*Prompt*. Copy the lines below that contain "CIRCLE".

*Material provided*.
******
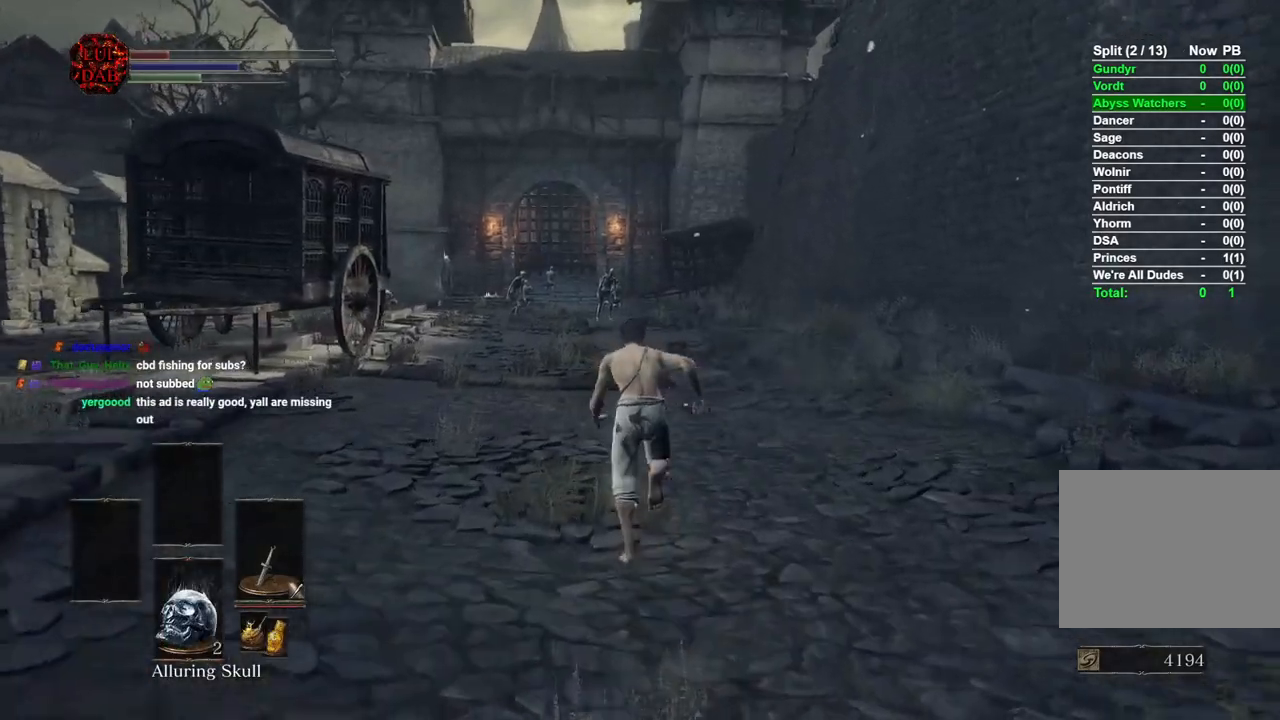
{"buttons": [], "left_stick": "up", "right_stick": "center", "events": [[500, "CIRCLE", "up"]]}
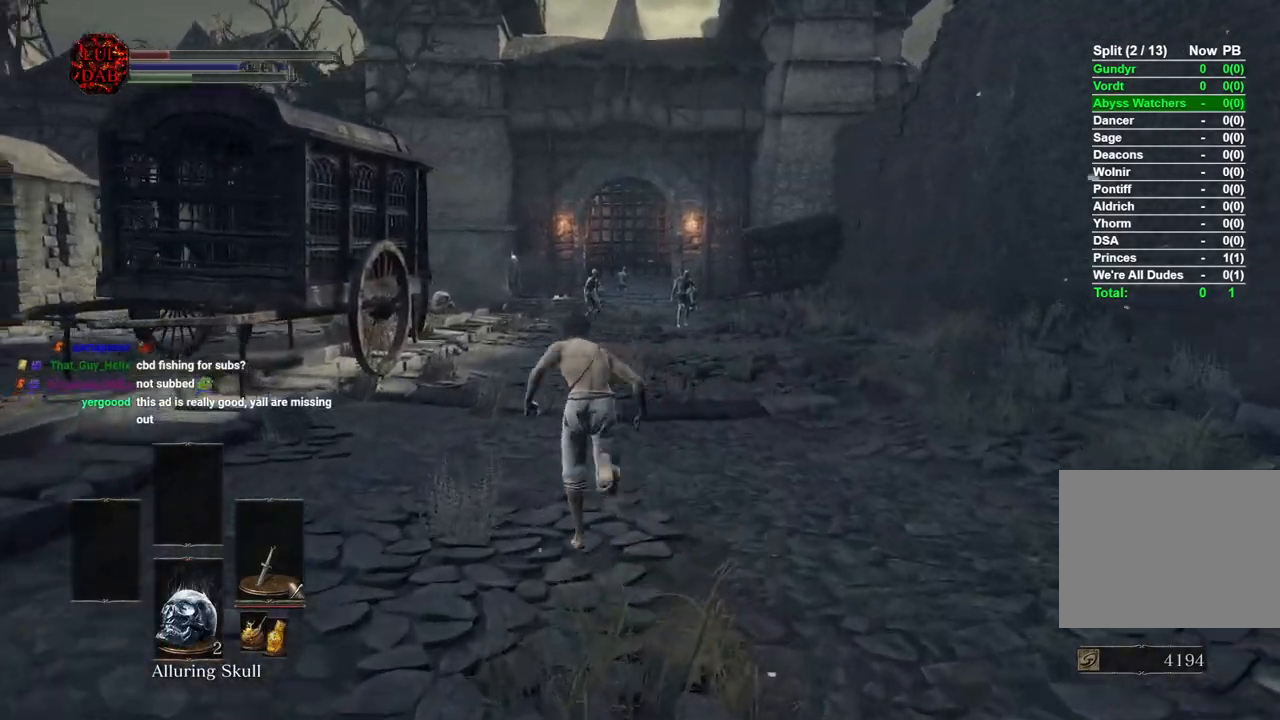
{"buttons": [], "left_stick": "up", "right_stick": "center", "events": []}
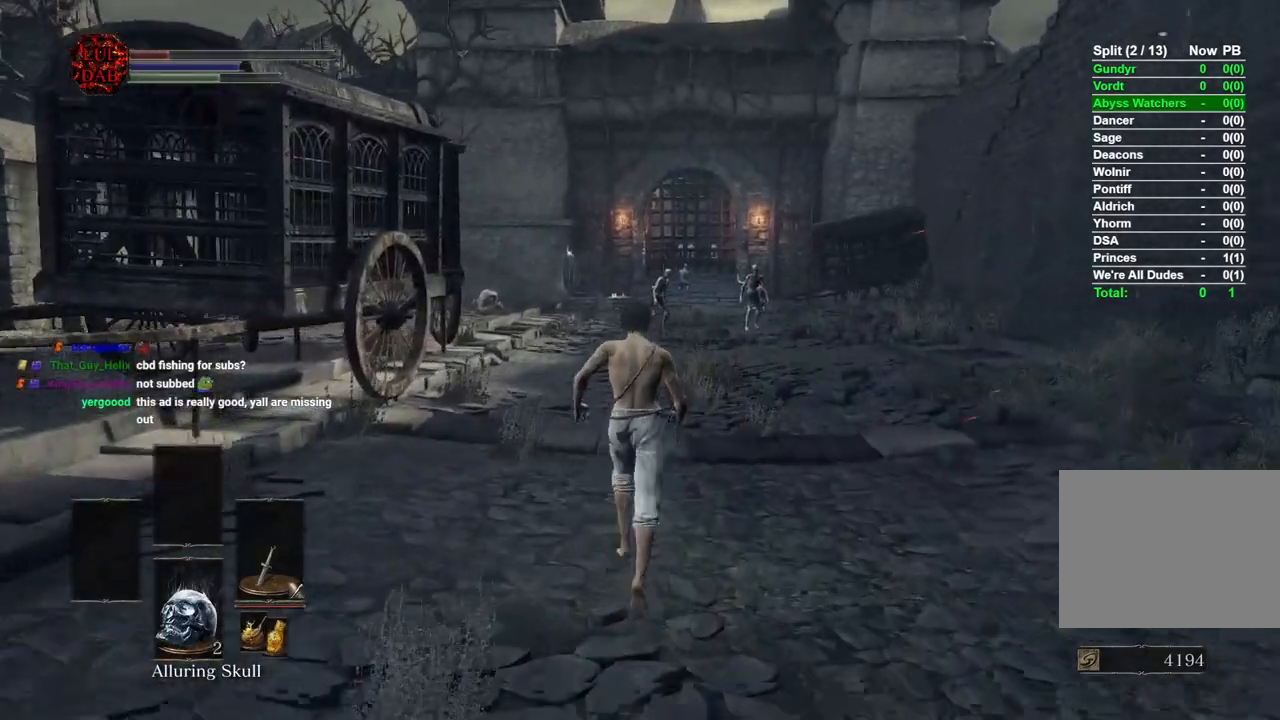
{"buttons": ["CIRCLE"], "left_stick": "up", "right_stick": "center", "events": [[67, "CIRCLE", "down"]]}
******
*Exercise solution*.
{"buttons": [], "left_stick": "up", "right_stick": "center", "events": [[500, "CIRCLE", "up"]]}
{"buttons": ["CIRCLE"], "left_stick": "up", "right_stick": "center", "events": [[67, "CIRCLE", "down"]]}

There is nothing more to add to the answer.